Before the Global Financial Crisis (GFC), cash collateral reinvestment guidelines were less stringent and lending agents sometimes reinvested in less liquid, longer-duration assets to enhance yields. During the crisis, some of those riskier investments became impaired, and lenders experienced massive losses in cash collateral investment pools.
Since the GFC, new regulations have put limits on riskier collateral reinvestments; however, the lender still needs to be prudent and ensure its lending agent has a detailed summary of the collateral reinvestment pool. The lending agent should provide an outline of eligible investments as well as guidelines regarding the credit quality, liquidity, and maturity of the investments. It should maintain strict risk management guidelines to avoid impairment, such as frequent compliance checks on reinvestments and stress tests to ensure that the return from the reinvested collateral exceeds the loan rebate. The agent should also seek to ensure that the maturity of the reinvestments closely matches the duration of the loans in order to diminish the liquidity risk, ensuring that cash will be available to settle trades.
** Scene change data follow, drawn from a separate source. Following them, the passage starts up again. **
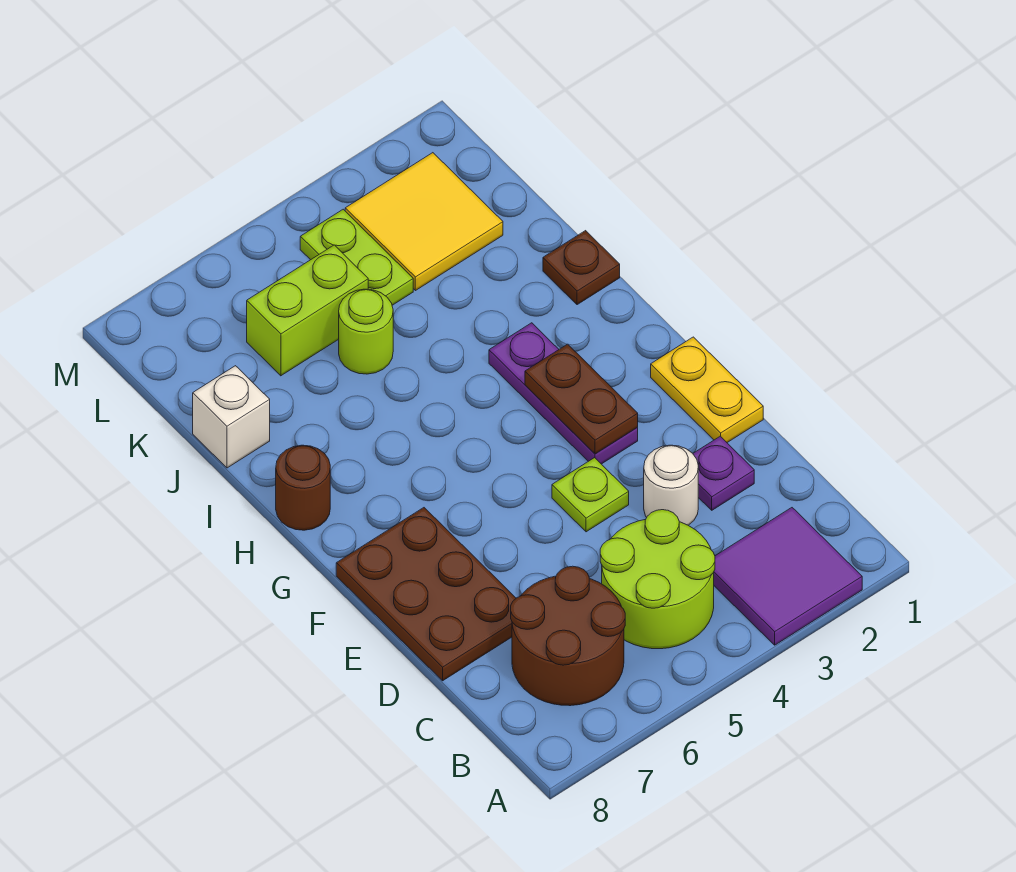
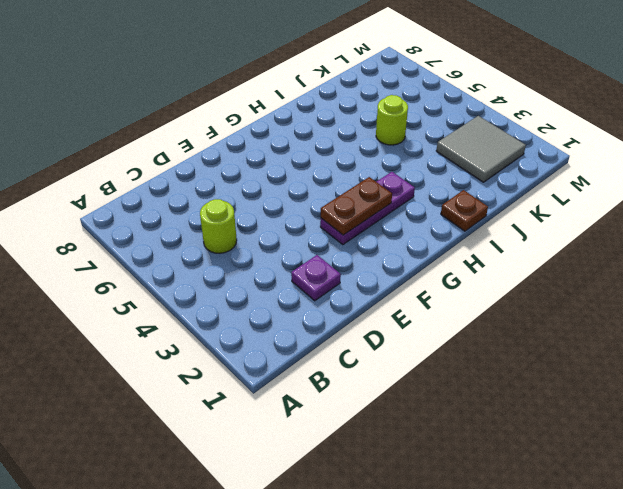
lime 1x1 round brick [200,199,237,253] -> lime 2x2 round brick [600,510,715,649]
grey 2x2 tile [436,116,526,182] -> yellow 2x2 tile [345,153,503,291]
none -> purple 2x2 tile [714,508,862,645]
none -> brown 2x2 round brick [511,566,625,706]
none -> white 1x1 round brick [644,445,698,525]

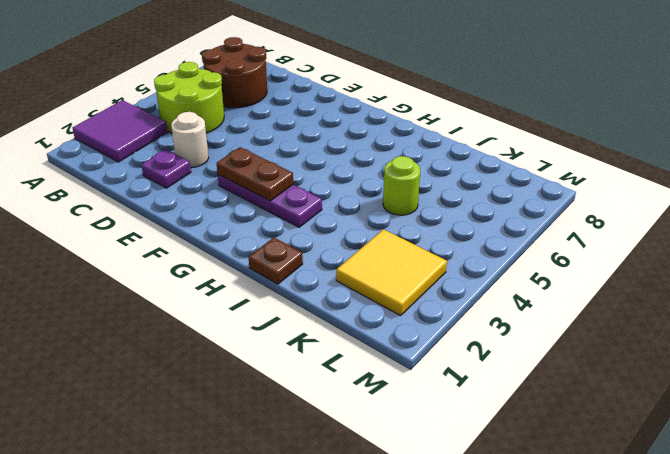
none -> brown 2x3 plate [336,508,516,681]
none -> yellow 1x2 plate [651,337,763,442]
none -> lime 1x1 plate [552,458,629,532]

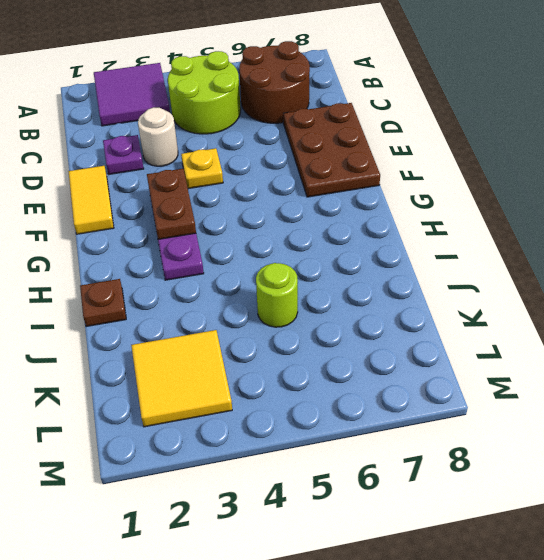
yellow 1x2 tile [68,166,114,234] -> yellow 1x2 plate [651,337,763,442]
yellow 1x1 plate [181,148,223,189] -> lime 1x1 plate [552,458,629,532]
none -> brown 1x1 round brick [276,445,330,530]
none -> white 1x1 brick [193,366,270,468]
none -> lime 1x2 plate [300,209,413,305]

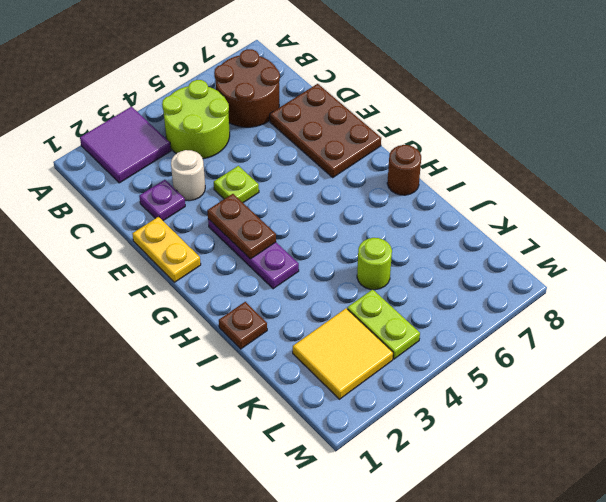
none -> white 1x1 brick [193,366,270,468]
none -> lime 1x2 brick [247,245,368,376]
In monitoring counter-party risk, the lending agent should review the financial condition of the borrower. The agent should follow a daily mark-to-market process for the transaction as well as ensure over-collateralization of the loan. The lending agent may provide indemnification provisions to the securities lending program, which would be triggered if the collateral is not sufficient to cover a default by the borrower; the lending agent would purchase the securities or provide an equivalent cash value. Fund sponsors should be aware of what indemnifications are provided and understand what protections they offer.
As with any investing program, there is no free lunch. The benefits of incremental returns and lowered fees come with risks. In considering a lending strategy, investors need to be acutely aware of the lending agent’s risk management program to make sure their passive strategies successfully do what they were meant to do: track the index.